**Records:**
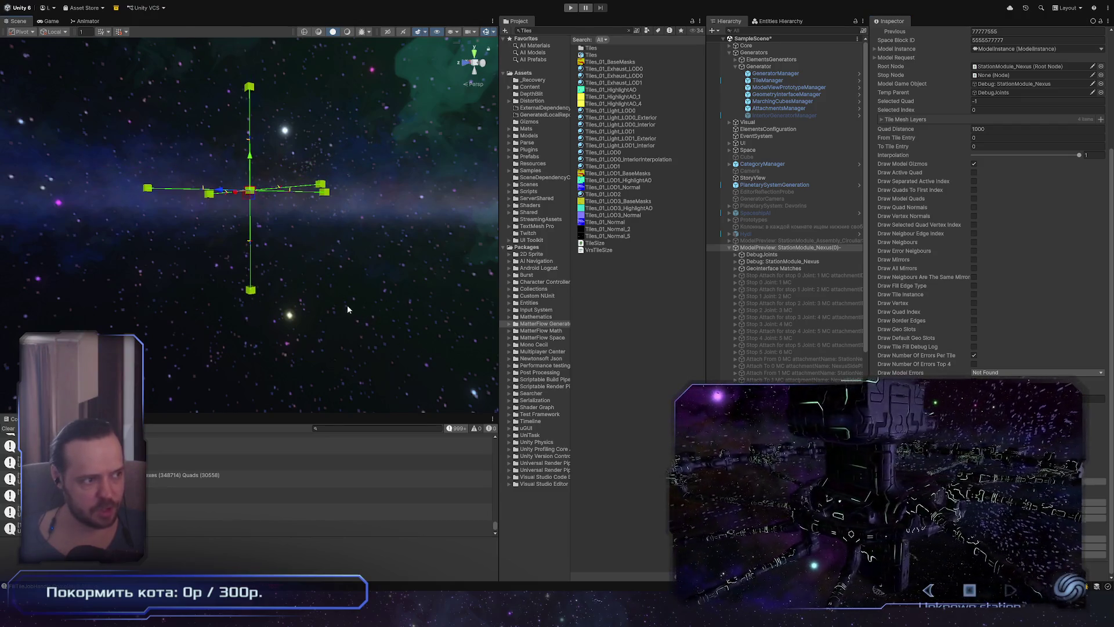
mouse_move(361, 321)
left_mouse_down("alt")
mouse_move(338, 352)
mouse_move(371, 372)
left_mouse_up("alt")
right_click_drag(371, 371, 426, 405, "alt")
mouse_move(426, 405)
left_mouse_down("alt")
mouse_move(309, 297)
mouse_move(334, 172)
mouse_move(312, 62)
mouse_move(312, 289)
mouse_move(322, 316)
mouse_move(390, 311)
mouse_move(373, 294)
mouse_move(191, 243)
left_mouse_up("alt")
mouse_move(105, 167)
left_mouse_down("alt")
mouse_move(470, 277)
mouse_move(473, 316)
mouse_move(331, 301)
mouse_move(401, 329)
left_mouse_up("alt")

**Task to carry out:** Copy the listing exactly. No images belong in the copy.

**Answer to this task:**
mouse_move(361, 321)
left_mouse_down("alt")
mouse_move(338, 352)
mouse_move(371, 372)
left_mouse_up("alt")
right_click_drag(371, 371, 426, 405, "alt")
mouse_move(426, 405)
left_mouse_down("alt")
mouse_move(309, 297)
mouse_move(334, 172)
mouse_move(312, 62)
mouse_move(312, 289)
mouse_move(322, 316)
mouse_move(390, 311)
mouse_move(373, 294)
mouse_move(191, 243)
left_mouse_up("alt")
mouse_move(105, 167)
left_mouse_down("alt")
mouse_move(470, 277)
mouse_move(473, 316)
mouse_move(331, 301)
mouse_move(401, 329)
left_mouse_up("alt")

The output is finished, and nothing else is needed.